Currently, decellularized vascular scaffolds are mainly used for vascular grafts. After implantation, the scaffolds start to perform their functions such as biocompatibility, remodeling of the lumen and re-endothelialization. Seed cells, scaffold material and cytokine are the three essential elements in tissue engineering [100], among which scaffold material is the key to tissue engineering. Vascular tissues are decellularized to remove natural antigens, while retaining functional ECM and three-dimensional spatial structure of tissues, and biocompatibility and effect of antithrombosis are better than those of synthetic materials.
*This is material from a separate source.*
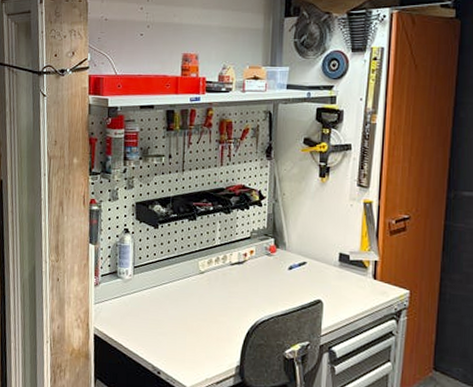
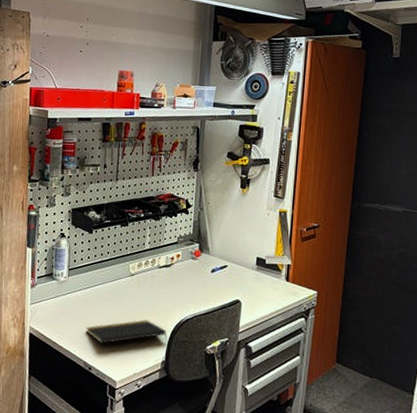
notepad: none [153,321,241,346] -> present [85,319,167,344]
Despite the success of decellularized vascular scaffolds, recellularization of decellularized scaffolds is not yet ideal, and their clinical application needs to be further experimentally explored [101]. At present, it has made some progress in the transplantation of large and medium-sized vessels, but more in vivo studies are still needed in the transplantation of small-diameter vessels, especially studies in large animal models. Main causes of vascular graft failure are related to thrombosis, intimal hyperplasia and vascular calcification. Although scholars have conceived many strategies to improve the performance of decellularized vascular scaffolds, it is still a great challenge to promote the adhesion and fusion of ECs on the lumen of scaffolds, to avoid thrombosis and maintain lumen patency. The combination of decellularized vascular scaffold with other natural biomaterials or synthetic degradable polymers can form a composite scaffold material with superior performance and repair effect, which is expected to be a new type of scaffold material for tissue and organ regeneration and reconstruction. Biomaterials based on decellularized vascular matrix are not only limited to vascular tissue engineering, but also have promising applications in cartilage tissue engineering, urological tissue engineering and other tissue engineering, although their long-term clinical applications and mechanisms of function need to be further investigated.